Für den Betrieb in der Frankfurter Straße ist die Cook-Pleite nicht existenzgefährdend. „Zu sagen, dass sie uns wirtschaftlich nicht trifft, ist allerdings falsch“, betont er. Seit September haben die Reisebüros von Thomas Cook keine Provisionen mehr bekommen. Noch vier Tage vor der Pleite war eine Vertreterin des Unternehmens zu Besuch in Neu-Isenburg, hat Anreize gesetzt, mehr Reisen zu verkaufen. „Ich sage jetzt mal, dass sie das selbst nicht wusste“, unterstellt er keine Absicht. Gerüchte, dass es dem Mutterkonzern in England nicht gut gehe, gab es schon lange. „Aber Thomas Cook Deutschland hätte überleben können“, sagt der Reisebüro-Besitzer. Der Vorteil von Orth und Hofmayer sei, dass sie nicht ausschließlich Reisen von Thomas Cook verkauft haben. Das Team sei breit aufgestellt und kooperiere mit vielen Anbietern. Doch nach der Pleite machte im Ort schnell die Runde, dass das Reisebüro möglicherweise schließen müsse. „Das ist aber nicht so. Wir haben direkt die Cook-Kataloge aus den Regalen genommen, die Werbung aus den Schaufenstern und das typische Thomas-Cook-Herz von unserer Außenwerbung – es ist jetzt einfach negativ besetzt.
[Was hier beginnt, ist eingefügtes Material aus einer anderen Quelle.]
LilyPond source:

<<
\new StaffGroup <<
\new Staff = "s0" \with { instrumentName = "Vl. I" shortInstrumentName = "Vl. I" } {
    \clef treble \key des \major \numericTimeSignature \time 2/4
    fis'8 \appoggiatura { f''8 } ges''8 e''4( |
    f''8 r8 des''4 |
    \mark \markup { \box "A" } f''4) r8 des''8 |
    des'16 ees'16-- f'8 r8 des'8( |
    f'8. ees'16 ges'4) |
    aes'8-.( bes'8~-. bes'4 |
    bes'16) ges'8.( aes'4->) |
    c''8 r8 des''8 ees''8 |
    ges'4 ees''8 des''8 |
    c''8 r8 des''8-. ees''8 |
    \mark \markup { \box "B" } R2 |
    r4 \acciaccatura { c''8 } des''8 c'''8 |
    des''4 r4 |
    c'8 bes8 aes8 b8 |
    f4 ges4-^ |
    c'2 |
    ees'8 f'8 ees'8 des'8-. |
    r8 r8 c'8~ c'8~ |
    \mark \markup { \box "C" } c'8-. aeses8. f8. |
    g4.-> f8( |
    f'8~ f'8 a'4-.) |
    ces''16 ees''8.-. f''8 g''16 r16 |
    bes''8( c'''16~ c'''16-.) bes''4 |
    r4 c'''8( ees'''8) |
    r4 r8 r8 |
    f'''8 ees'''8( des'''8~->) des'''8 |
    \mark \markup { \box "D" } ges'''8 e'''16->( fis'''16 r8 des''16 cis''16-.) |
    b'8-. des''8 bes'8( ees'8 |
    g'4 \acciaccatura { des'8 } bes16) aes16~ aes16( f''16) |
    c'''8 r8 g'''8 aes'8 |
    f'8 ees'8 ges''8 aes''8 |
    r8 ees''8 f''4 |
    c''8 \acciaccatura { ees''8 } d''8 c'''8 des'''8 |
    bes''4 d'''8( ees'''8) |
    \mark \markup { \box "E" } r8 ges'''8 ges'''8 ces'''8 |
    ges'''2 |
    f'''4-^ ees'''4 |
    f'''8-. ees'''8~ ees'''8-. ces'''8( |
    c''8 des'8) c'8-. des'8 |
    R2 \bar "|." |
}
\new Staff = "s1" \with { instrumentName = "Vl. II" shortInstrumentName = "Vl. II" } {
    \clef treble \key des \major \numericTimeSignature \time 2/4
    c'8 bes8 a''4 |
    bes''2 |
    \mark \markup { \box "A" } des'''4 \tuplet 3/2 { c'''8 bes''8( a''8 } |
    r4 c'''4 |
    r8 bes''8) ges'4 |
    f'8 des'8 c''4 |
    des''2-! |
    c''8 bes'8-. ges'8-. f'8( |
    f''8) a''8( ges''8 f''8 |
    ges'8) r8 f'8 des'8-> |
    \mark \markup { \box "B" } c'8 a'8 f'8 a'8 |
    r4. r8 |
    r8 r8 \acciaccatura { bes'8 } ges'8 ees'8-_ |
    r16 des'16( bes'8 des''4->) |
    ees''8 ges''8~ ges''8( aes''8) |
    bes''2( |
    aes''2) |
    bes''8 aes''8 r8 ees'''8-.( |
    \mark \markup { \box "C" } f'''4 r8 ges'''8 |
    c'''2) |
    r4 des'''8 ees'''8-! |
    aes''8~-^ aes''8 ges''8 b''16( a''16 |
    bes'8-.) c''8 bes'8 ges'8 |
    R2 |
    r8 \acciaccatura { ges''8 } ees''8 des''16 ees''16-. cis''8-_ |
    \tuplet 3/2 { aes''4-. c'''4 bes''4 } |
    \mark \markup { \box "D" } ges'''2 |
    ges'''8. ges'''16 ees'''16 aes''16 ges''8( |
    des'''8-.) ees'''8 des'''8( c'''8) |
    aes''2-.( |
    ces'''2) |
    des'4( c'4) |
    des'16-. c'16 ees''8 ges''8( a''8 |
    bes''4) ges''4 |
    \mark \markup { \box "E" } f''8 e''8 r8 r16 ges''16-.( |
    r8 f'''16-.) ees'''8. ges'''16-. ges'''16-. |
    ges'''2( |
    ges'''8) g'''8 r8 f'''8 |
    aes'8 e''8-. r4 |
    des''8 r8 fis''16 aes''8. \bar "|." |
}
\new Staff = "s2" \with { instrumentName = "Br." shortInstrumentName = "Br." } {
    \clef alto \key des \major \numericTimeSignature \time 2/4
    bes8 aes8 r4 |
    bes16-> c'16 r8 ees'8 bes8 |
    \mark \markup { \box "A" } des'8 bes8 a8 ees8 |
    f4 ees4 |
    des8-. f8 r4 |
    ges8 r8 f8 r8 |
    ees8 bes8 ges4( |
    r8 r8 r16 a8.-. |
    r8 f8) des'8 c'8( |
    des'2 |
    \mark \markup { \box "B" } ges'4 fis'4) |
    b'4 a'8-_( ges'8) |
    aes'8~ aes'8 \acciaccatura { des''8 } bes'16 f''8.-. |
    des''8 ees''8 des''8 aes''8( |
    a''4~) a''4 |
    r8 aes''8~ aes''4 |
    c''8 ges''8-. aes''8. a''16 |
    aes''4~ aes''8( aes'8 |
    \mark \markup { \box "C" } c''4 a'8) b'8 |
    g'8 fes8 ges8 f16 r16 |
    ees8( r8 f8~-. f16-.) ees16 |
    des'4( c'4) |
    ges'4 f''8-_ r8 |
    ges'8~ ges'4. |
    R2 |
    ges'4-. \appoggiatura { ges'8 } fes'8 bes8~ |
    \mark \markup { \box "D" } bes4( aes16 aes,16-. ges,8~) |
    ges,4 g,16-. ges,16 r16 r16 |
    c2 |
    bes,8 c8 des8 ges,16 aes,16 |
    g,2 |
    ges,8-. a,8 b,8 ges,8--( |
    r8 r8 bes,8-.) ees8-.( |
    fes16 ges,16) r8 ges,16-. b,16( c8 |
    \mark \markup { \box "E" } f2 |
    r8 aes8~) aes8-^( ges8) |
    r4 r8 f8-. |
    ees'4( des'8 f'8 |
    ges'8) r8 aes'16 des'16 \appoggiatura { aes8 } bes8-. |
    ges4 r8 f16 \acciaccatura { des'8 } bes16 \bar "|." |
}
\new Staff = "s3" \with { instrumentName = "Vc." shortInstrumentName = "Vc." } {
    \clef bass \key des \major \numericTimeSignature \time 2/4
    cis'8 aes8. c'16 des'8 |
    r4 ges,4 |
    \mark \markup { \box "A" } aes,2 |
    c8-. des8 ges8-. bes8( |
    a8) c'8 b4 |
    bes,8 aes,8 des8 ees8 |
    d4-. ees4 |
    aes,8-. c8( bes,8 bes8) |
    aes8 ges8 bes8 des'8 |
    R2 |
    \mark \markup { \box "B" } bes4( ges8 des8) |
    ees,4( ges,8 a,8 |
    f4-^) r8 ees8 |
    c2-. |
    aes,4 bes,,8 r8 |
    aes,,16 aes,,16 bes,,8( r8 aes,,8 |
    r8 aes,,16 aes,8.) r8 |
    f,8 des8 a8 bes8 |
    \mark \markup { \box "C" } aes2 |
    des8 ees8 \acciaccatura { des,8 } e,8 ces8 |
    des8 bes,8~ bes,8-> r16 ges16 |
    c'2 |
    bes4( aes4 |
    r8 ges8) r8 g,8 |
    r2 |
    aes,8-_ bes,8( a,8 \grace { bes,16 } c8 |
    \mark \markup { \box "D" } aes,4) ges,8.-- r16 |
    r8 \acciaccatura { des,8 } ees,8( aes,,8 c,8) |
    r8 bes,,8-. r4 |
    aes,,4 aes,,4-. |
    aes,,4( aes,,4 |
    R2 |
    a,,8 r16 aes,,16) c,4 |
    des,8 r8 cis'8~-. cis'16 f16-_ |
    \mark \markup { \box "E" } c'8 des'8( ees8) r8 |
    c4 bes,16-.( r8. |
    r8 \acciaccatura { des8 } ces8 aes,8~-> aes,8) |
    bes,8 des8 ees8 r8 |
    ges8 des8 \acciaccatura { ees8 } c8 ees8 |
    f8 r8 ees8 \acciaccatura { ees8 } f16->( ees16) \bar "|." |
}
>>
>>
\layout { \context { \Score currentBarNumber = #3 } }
Aber wir machen weiter!“

Nun werde das Team in Ruhe nachdenken, mit welchem Partner es in die Zukunft gehen wird. Es gebe Überlegungen, dass DER, hinter der die Rewe-Gruppe stecke, Holiday Land übernehme. Das hätte Vorteile, nicht alles verändern zu müssen, aber entschieden sei noch nichts. Andere Anbieter wie TUI oder RTK seien Optionen. „Wir nehmen uns jetzt bis Jahresendes Zeit, um dann zu sagen, wem wir uns anschließen. Für die Kunden hat das ohnehin keine Auswirkungen, wir verkaufen die Reise, von der wir überzeugt sind, dass sie zu unserem Gegenüber passt“, betont Orth.

Und wenn es jetzt schon mal die Gelegenheit gibt, mit einem Reiseprofi zu sprechen, wie verreist er persönlich am liebsten? „Ich mag auch mal einen tollen Cluburlaub, aber am liebsten bin ich mit dem Rucksack unterwegs. Die letzte Reise war eine solche – quer durch China“, verrät er.